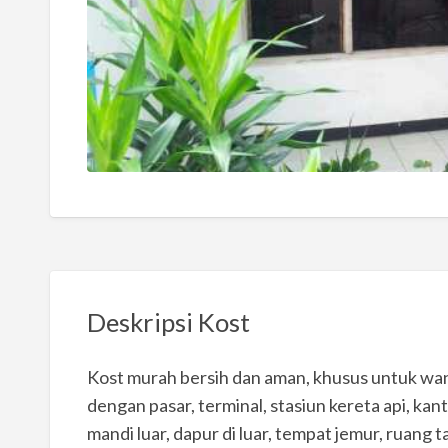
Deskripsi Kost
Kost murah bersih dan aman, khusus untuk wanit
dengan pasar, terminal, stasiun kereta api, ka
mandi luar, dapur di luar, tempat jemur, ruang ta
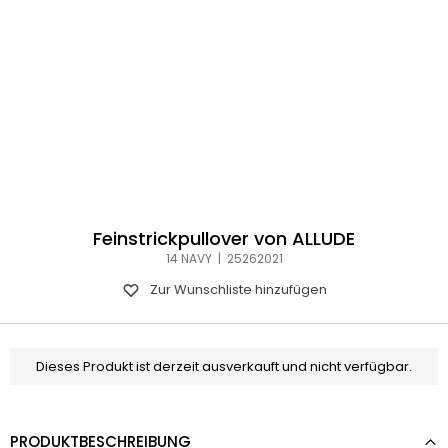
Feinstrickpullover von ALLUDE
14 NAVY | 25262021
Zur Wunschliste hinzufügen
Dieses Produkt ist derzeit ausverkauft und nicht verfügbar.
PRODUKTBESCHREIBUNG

* * *

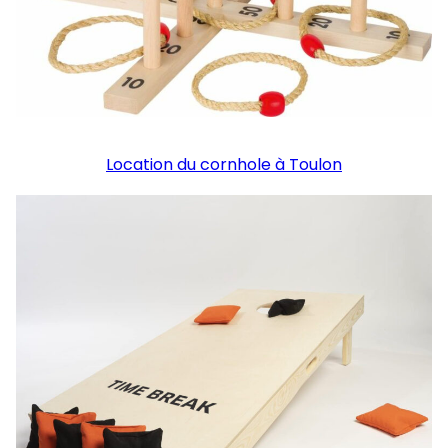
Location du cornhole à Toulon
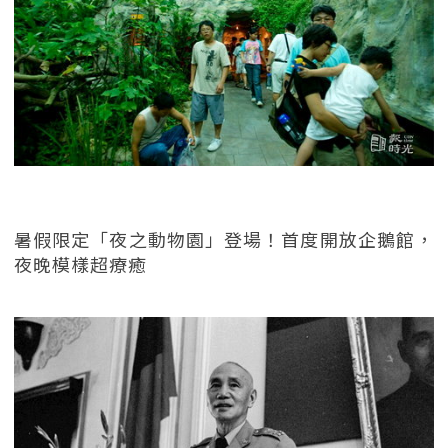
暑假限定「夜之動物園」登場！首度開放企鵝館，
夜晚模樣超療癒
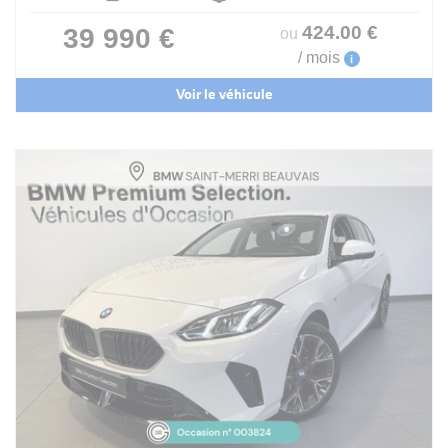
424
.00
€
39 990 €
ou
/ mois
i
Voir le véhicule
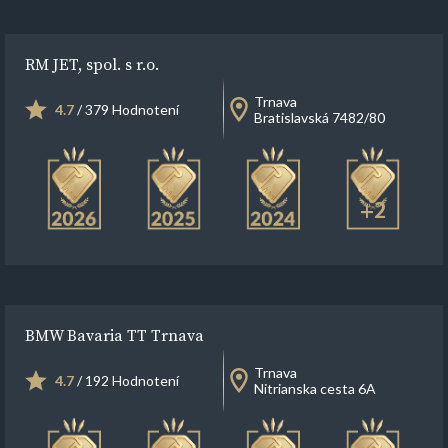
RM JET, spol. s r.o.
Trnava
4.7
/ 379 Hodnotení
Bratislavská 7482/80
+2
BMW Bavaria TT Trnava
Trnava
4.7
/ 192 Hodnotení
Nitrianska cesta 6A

### Exercise prompt
Reproduce the lines in the stretch from the line containing "暑假限定「夜之動物園」登場！首度開放企鵝館，" through the line containing "Nitrianska cesta 6A", leaving the pictures out of your answer.

### Exercise result
暑假限定「夜之動物園」登場！首度開放企鵝館，
夜晚模樣超療癒
424
.00
€
39 990 €
ou
/ mois
i
Voir le véhicule
RM JET, spol. s r.o.
Trnava
4.7
/ 379 Hodnotení
Bratislavská 7482/80
+2
BMW Bavaria TT Trnava
Trnava
4.7
/ 192 Hodnotení
Nitrianska cesta 6A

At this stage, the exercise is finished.